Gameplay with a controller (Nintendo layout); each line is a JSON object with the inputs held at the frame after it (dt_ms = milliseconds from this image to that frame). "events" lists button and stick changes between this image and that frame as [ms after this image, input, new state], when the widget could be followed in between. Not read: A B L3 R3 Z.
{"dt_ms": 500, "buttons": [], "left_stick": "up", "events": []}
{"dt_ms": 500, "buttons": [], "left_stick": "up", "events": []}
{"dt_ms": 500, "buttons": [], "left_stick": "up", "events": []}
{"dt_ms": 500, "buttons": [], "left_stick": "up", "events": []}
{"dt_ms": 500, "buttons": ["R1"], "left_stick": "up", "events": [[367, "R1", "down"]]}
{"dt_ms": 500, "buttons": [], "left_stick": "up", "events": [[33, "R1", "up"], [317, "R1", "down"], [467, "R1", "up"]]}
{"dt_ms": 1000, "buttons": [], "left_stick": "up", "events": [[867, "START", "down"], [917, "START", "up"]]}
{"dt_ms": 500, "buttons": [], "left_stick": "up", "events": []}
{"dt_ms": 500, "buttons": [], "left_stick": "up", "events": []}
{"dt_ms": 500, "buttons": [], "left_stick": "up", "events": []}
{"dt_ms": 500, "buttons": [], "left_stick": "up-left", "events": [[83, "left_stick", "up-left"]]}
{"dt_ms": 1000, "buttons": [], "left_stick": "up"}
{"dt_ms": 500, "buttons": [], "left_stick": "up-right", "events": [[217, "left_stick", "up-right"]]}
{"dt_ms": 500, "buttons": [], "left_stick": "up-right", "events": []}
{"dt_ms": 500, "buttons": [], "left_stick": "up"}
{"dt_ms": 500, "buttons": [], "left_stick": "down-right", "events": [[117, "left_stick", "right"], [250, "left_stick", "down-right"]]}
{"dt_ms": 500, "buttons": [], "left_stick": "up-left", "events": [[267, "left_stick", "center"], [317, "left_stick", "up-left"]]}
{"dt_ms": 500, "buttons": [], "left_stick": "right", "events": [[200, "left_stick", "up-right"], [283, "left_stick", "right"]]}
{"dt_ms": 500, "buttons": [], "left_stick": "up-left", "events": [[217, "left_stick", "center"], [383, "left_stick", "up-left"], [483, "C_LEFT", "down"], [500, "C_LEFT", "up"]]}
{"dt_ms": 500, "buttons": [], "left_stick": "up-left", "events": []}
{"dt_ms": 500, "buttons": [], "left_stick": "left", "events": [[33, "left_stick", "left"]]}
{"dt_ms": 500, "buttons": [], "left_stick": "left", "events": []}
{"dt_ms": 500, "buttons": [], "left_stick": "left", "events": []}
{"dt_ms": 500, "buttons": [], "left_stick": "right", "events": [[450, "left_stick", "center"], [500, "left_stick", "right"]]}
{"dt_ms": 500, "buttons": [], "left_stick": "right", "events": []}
=-=-=
- [Problem statement] Set down the entire listing once more, keeping every line exactly as it reads.

- [Exercise output]
Gameplay with a controller (Nintendo layout); each line is a JSON object with the inputs held at the frame after it (dt_ms = milliseconds from this image to that frame). "events" lists button and stick changes between this image and that frame as [ms after this image, input, new state], when the widget could be followed in between. Not read: A B L3 R3 Z.
{"dt_ms": 500, "buttons": [], "left_stick": "up", "events": []}
{"dt_ms": 500, "buttons": [], "left_stick": "up", "events": []}
{"dt_ms": 500, "buttons": [], "left_stick": "up", "events": []}
{"dt_ms": 500, "buttons": [], "left_stick": "up", "events": []}
{"dt_ms": 500, "buttons": ["R1"], "left_stick": "up", "events": [[367, "R1", "down"]]}
{"dt_ms": 500, "buttons": [], "left_stick": "up", "events": [[33, "R1", "up"], [317, "R1", "down"], [467, "R1", "up"]]}
{"dt_ms": 1000, "buttons": [], "left_stick": "up", "events": [[867, "START", "down"], [917, "START", "up"]]}
{"dt_ms": 500, "buttons": [], "left_stick": "up", "events": []}
{"dt_ms": 500, "buttons": [], "left_stick": "up", "events": []}
{"dt_ms": 500, "buttons": [], "left_stick": "up", "events": []}
{"dt_ms": 500, "buttons": [], "left_stick": "up-left", "events": [[83, "left_stick", "up-left"]]}
{"dt_ms": 1000, "buttons": [], "left_stick": "up"}
{"dt_ms": 500, "buttons": [], "left_stick": "up-right", "events": [[217, "left_stick", "up-right"]]}
{"dt_ms": 500, "buttons": [], "left_stick": "up-right", "events": []}
{"dt_ms": 500, "buttons": [], "left_stick": "up"}
{"dt_ms": 500, "buttons": [], "left_stick": "down-right", "events": [[117, "left_stick", "right"], [250, "left_stick", "down-right"]]}
{"dt_ms": 500, "buttons": [], "left_stick": "up-left", "events": [[267, "left_stick", "center"], [317, "left_stick", "up-left"]]}
{"dt_ms": 500, "buttons": [], "left_stick": "right", "events": [[200, "left_stick", "up-right"], [283, "left_stick", "right"]]}
{"dt_ms": 500, "buttons": [], "left_stick": "up-left", "events": [[217, "left_stick", "center"], [383, "left_stick", "up-left"], [483, "C_LEFT", "down"], [500, "C_LEFT", "up"]]}
{"dt_ms": 500, "buttons": [], "left_stick": "up-left", "events": []}
{"dt_ms": 500, "buttons": [], "left_stick": "left", "events": [[33, "left_stick", "left"]]}
{"dt_ms": 500, "buttons": [], "left_stick": "left", "events": []}
{"dt_ms": 500, "buttons": [], "left_stick": "left", "events": []}
{"dt_ms": 500, "buttons": [], "left_stick": "right", "events": [[450, "left_stick", "center"], [500, "left_stick", "right"]]}
{"dt_ms": 500, "buttons": [], "left_stick": "right", "events": []}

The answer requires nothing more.